Task details ::
State the number of lines in the records that contain "worn", with no other words.

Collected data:

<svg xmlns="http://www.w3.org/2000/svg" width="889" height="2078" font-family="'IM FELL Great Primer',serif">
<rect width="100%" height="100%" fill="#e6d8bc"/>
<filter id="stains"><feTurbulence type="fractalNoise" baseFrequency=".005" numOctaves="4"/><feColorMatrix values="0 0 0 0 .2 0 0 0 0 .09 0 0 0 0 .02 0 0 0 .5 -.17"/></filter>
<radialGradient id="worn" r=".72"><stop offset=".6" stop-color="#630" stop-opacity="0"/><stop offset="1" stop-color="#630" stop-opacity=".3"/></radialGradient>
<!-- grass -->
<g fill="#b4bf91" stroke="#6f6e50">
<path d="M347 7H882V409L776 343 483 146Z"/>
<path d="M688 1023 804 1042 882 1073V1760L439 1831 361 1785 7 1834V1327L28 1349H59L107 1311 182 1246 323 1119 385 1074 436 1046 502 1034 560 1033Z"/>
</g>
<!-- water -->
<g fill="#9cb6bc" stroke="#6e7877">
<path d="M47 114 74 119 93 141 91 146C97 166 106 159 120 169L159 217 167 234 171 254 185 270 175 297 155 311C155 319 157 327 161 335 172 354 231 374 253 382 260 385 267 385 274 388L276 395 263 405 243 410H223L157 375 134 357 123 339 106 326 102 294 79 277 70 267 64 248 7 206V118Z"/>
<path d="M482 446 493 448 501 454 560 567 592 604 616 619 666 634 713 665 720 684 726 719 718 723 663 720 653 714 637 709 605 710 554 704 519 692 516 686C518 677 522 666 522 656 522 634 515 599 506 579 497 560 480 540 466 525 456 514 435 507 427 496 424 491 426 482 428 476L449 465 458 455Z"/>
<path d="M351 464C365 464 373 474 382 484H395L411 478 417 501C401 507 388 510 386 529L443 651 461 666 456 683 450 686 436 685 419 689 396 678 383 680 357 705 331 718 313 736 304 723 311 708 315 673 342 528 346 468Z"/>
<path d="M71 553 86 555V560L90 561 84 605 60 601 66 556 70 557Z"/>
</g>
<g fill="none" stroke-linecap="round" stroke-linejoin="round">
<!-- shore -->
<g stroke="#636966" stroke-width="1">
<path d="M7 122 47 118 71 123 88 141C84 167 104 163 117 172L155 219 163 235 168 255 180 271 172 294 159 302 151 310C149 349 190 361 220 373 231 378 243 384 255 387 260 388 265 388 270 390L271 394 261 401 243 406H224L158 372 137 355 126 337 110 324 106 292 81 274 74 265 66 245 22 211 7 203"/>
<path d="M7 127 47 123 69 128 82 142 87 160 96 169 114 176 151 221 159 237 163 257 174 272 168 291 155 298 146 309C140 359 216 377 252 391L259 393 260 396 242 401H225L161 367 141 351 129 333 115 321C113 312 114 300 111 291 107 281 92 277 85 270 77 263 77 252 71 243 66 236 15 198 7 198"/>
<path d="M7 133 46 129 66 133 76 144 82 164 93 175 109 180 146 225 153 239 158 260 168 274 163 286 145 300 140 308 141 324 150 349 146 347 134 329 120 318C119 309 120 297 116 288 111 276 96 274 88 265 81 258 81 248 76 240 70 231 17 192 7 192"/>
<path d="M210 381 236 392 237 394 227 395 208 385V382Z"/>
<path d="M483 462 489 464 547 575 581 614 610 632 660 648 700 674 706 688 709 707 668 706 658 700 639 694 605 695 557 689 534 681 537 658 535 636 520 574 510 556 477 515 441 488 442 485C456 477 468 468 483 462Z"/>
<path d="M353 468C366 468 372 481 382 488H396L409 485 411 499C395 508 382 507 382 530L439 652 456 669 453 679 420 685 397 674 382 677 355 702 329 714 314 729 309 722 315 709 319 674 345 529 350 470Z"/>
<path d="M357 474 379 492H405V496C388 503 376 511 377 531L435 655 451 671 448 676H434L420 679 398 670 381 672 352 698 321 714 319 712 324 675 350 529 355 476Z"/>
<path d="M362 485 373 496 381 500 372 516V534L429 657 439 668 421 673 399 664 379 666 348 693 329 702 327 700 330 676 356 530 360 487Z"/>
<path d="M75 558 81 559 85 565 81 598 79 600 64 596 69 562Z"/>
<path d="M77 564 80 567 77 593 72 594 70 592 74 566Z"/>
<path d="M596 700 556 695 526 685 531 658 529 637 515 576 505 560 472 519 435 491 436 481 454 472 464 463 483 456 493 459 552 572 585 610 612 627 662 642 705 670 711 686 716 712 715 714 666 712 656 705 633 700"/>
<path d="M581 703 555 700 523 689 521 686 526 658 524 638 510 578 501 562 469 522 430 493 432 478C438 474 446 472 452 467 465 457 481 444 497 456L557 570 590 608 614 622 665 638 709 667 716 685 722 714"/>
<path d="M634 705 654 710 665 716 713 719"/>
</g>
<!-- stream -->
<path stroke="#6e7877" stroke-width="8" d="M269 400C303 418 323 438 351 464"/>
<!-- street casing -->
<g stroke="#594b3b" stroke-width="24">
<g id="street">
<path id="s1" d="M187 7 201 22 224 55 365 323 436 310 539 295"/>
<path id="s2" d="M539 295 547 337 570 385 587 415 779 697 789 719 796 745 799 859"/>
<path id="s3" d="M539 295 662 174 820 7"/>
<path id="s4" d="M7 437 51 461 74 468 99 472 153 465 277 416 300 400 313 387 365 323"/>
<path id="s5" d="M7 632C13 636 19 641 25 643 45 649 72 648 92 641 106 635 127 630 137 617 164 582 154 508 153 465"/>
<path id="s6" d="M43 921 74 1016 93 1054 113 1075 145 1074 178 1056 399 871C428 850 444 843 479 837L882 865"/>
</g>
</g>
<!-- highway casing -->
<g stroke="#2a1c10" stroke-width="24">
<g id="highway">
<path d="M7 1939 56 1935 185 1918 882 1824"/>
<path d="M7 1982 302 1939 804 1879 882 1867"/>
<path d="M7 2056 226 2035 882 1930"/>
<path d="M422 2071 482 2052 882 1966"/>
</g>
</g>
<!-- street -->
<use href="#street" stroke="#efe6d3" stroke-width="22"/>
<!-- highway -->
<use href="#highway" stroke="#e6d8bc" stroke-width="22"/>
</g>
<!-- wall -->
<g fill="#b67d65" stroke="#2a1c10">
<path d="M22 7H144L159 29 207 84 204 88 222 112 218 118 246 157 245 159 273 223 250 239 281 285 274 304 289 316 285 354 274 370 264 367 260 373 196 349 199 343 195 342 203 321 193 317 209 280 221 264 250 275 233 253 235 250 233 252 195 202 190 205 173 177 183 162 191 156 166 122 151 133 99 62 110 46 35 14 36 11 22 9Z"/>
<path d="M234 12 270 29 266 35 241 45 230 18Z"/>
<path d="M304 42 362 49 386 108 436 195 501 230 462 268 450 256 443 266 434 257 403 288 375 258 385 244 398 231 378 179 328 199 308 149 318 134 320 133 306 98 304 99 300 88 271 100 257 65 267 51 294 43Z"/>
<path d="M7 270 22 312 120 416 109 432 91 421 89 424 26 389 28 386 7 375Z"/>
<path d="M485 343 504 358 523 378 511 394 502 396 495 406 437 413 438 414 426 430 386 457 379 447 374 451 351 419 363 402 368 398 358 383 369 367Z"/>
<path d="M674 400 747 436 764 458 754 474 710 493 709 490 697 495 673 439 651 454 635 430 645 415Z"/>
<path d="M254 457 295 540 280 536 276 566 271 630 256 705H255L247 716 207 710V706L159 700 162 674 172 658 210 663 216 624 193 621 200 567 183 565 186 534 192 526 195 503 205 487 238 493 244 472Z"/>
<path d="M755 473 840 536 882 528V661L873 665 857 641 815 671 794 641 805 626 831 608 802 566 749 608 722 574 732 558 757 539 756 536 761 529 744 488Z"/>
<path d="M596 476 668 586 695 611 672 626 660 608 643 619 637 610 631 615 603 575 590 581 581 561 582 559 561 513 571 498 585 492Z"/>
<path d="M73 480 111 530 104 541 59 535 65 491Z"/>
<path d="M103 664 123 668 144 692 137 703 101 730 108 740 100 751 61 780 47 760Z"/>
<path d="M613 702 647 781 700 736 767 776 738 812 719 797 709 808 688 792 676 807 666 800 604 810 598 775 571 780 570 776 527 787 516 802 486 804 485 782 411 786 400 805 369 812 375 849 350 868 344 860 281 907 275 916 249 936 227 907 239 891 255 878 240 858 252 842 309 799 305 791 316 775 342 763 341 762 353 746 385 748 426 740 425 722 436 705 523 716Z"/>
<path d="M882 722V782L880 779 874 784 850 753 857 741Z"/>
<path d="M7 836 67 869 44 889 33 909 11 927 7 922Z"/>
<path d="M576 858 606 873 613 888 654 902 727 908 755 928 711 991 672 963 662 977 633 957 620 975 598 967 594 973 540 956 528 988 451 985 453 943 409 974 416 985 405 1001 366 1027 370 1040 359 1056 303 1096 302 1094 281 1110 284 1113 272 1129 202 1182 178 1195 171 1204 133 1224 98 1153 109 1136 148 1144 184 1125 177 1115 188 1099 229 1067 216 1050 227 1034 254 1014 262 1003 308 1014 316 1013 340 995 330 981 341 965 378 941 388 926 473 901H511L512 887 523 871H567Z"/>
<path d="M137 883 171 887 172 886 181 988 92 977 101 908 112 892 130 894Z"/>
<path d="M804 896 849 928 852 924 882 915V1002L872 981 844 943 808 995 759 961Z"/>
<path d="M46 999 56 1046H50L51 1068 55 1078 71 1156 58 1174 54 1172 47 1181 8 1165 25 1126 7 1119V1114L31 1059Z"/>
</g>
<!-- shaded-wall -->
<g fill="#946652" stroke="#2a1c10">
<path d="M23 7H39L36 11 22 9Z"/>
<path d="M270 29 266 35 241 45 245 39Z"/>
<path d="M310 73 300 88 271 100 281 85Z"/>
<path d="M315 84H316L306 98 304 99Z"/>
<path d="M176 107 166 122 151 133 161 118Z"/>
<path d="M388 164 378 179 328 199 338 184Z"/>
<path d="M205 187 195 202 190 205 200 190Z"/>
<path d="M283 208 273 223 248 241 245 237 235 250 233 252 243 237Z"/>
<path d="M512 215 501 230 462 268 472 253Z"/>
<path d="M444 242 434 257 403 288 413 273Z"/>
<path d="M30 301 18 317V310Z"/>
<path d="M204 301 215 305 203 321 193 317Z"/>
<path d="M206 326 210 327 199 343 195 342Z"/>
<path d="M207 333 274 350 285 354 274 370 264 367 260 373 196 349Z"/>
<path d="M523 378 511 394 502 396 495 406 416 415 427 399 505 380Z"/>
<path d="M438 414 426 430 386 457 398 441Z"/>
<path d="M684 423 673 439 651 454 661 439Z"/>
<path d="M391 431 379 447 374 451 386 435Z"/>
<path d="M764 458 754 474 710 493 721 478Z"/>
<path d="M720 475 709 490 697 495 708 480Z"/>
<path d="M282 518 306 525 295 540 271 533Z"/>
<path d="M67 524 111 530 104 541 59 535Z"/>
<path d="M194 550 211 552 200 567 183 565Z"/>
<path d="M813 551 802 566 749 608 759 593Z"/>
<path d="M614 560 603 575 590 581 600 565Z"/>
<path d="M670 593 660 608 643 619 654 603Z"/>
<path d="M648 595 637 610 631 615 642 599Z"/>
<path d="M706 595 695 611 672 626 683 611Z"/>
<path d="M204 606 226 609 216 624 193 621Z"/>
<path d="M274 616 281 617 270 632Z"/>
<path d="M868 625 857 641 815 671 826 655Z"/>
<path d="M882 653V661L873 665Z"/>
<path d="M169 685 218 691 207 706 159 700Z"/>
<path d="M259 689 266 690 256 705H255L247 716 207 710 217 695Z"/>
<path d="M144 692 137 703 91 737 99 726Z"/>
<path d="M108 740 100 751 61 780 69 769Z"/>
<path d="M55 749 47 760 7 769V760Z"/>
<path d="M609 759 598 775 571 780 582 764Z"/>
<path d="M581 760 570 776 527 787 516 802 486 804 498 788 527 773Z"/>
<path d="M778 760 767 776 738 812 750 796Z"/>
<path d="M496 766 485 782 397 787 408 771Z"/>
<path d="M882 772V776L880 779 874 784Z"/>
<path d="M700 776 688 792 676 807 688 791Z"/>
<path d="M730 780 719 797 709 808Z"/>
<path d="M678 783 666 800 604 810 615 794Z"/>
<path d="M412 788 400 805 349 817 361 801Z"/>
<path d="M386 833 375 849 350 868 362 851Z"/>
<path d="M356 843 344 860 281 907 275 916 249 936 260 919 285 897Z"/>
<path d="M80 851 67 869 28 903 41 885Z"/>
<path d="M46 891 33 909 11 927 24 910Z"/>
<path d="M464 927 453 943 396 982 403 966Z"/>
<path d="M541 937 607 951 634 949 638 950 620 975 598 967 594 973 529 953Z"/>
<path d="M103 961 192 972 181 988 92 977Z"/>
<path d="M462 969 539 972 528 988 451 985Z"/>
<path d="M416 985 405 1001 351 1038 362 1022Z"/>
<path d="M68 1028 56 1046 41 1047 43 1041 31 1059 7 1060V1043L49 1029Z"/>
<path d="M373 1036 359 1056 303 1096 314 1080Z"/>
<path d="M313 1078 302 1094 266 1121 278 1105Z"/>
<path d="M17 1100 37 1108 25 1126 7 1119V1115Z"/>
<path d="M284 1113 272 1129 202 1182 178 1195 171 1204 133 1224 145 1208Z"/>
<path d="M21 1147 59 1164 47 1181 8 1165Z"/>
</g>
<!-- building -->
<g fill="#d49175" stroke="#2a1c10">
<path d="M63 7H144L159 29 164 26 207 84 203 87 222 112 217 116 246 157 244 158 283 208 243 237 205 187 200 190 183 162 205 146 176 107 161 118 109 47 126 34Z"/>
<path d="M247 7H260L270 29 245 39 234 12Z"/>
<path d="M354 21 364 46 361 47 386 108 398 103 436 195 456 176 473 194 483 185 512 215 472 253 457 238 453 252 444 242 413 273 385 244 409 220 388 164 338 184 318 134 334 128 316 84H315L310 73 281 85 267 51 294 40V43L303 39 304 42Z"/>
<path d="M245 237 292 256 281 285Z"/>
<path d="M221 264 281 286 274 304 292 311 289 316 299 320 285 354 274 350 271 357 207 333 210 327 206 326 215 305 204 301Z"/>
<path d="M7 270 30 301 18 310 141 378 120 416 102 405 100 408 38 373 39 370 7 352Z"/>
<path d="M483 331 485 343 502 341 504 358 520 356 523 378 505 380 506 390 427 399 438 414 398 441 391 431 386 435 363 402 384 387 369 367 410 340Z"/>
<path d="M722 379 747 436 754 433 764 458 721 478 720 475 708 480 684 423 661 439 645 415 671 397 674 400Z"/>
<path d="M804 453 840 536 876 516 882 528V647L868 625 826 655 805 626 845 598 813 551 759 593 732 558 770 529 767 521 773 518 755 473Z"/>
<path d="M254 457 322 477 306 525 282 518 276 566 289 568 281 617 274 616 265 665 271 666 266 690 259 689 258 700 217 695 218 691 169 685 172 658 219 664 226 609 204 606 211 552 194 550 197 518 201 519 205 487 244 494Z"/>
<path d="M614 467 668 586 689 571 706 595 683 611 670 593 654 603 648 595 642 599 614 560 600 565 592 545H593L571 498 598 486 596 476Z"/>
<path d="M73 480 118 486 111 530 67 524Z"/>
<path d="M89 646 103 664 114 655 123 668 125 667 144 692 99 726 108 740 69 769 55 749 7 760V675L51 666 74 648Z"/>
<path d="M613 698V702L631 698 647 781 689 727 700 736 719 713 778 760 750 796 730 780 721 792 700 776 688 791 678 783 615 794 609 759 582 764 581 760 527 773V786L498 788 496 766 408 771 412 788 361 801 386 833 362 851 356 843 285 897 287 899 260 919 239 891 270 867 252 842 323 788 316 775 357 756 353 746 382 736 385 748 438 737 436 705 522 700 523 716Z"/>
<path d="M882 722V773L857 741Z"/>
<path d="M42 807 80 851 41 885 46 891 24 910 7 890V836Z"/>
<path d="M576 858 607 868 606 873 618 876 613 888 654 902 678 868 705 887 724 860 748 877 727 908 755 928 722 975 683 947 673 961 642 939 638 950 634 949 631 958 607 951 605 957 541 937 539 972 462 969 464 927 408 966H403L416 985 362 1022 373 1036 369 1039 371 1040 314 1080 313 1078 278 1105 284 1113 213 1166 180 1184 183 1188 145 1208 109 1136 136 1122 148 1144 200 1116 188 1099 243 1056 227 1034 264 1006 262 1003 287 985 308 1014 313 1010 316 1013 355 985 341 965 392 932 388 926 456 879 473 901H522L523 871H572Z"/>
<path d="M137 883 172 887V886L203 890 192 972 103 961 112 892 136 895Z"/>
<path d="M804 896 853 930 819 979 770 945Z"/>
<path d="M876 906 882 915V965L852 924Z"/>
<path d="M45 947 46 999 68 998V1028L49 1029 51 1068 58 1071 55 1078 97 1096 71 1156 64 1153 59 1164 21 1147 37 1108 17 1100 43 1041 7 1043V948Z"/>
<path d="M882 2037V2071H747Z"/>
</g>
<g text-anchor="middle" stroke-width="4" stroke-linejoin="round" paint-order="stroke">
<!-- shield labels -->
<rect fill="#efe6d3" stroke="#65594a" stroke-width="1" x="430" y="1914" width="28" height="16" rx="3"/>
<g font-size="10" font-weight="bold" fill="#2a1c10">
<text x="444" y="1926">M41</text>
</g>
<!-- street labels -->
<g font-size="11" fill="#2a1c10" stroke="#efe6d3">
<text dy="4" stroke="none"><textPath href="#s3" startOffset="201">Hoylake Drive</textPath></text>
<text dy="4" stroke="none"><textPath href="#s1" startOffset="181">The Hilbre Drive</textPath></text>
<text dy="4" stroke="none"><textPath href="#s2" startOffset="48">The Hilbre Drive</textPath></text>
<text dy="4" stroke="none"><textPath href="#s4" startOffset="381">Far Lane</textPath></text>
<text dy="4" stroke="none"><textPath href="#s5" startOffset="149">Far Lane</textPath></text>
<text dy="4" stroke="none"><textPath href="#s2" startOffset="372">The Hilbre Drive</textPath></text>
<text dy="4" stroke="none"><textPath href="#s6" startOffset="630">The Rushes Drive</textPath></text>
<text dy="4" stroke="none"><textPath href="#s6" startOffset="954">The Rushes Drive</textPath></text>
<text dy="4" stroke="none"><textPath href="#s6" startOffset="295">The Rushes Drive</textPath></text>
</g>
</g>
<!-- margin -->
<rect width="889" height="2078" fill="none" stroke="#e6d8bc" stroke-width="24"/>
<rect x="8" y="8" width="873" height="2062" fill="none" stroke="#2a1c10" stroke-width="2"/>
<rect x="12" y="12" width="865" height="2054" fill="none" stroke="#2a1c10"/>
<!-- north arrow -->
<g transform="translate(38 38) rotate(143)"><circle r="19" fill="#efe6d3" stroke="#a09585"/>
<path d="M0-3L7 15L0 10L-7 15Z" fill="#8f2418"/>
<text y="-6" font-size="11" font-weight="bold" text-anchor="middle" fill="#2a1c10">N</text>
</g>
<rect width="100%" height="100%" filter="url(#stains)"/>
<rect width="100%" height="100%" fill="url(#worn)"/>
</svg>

Output for this task ::
2